The property is also bordered by a stream that has been channelized by the City and County since the 1950’s. Dr. Krock believes that the stream would have flooded the property prior to the earthen berm and cement channelization. Ms. Caldwell (no relation to Kirk Caldwell) took us to the central 2 portion of the parcel which, according to Dr. Pang, has all the indications of being a wetland (wet soils, and California grass).

A majority of the vegetation is kiawe trees, koa haole shrubs, and buffle grass. There was no indication of native plant species in the area as indicated in the proposal, and Ms. Caldwell apologized for the misidentifications of those plants. The vegetation is not any different from 90% of the vegetation in Wai‘anae Valley. Four endangered Hawaiian stilts were observed in the channelized stream adjacent to the property.

The parcel is next to an agricultural farm and bordered by three elephone/electrical poles.

Ms. Caldwell has plans to plant Neem, a medicinal tree from India, in the area and keep the non-native forest intact.

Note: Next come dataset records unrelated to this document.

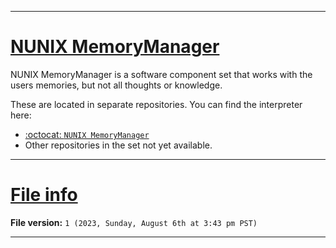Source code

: 
***

# [NUNIX MemoryManager](#NUNIX-MemoryManager)

NUNIX MemoryManager is a software component set that works with the users memories, but not all thoughts or knowledge.

These are located in separate repositories. You can find the interpreter here:

- [:octocat: `NUNIX MemoryManager`](https://github.com/seanpm2001/NUNIX_MemoryManager/)
- Other repositories in the set not yet available.

***

# [File info](#File-info)

**File version:** `1 (2023, Sunday, August 6th at 3:43 pm PST)`

***
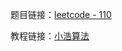 题目链接：[leetcode - 110](https://leetcode-cn.com/problems/balanced-binary-tree)

教程链接：[小浩算法](https://www.geekxh.com/1.4.%E4%BA%8C%E5%8F%89%E6%A0%91%E7%B3%BB%E5%88%97/406.html)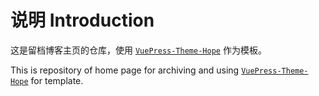 # 说明 Introduction

这是留档博客主页的仓库，使用 [`VuePress-Theme-Hope`](https://theme-hope.vuejs.press/zh/) 作为模板。

This is repository of home page for archiving and using [`VuePress-Theme-Hope`](https://theme-hope.vuejs.press/) for template.
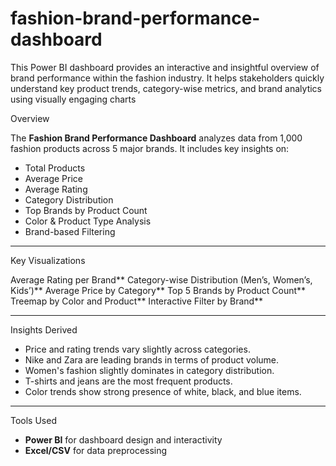 # fashion-brand-performance-dashboard


This Power BI dashboard provides an interactive and insightful overview of brand performance within the fashion industry. It helps stakeholders quickly understand key product trends, category-wise metrics, and brand analytics using visually engaging charts

 Overview

The **Fashion Brand Performance Dashboard** analyzes data from 1,000 fashion products across 5 major brands. It includes key insights on:

- Total Products
- Average Price
- Average Rating
- Category Distribution
- Top Brands by Product Count
- Color & Product Type Analysis
- Brand-based Filtering

---

Key Visualizations

Average Rating per Brand**
Category-wise Distribution (Men’s, Women’s, Kids’)**
Average Price by Category**
Top 5 Brands by Product Count**
Treemap by Color and Product**
Interactive Filter by Brand**

---

Insights Derived

- Price and rating trends vary slightly across categories.
- Nike and Zara are leading brands in terms of product volume.
- Women's fashion slightly dominates in category distribution.
- T-shirts and jeans are the most frequent products.
- Color trends show strong presence of white, black, and blue items.


---

 Tools Used

- **Power BI** for dashboard design and interactivity
- **Excel/CSV** for data preprocessing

She plans to get assistance from the University of Hawai‘i for growing Neem (eg., College of Tropical Agriculture and Human Resources) and community outreach (eg., Center for Hawaiian Studies). Ms. Caldwell is a Physics student at the University of Hawai‘i and sees this area as vitally important to the education of Neem for Hawai‘i. She has not yet made contact with community members in the Wai‘anae community, but Dr. Pang offered to put her in contact with Dr. Bruce Koebele of Ka‘ala Farms, Inc. who is currently restoring a dry forest in the back of Wai‘anae Valley.

She planned to do more outreach if she received financial support for the project and is currently running the project by herself.

At the upcoming public meeting, Ms. Caldwell was told to provide more information to
the commission on any historic properties or burials on the property- she indicated a
possible burial on the property, information on environmental contaminants on the
property, and community support from residents in Wai‘anae.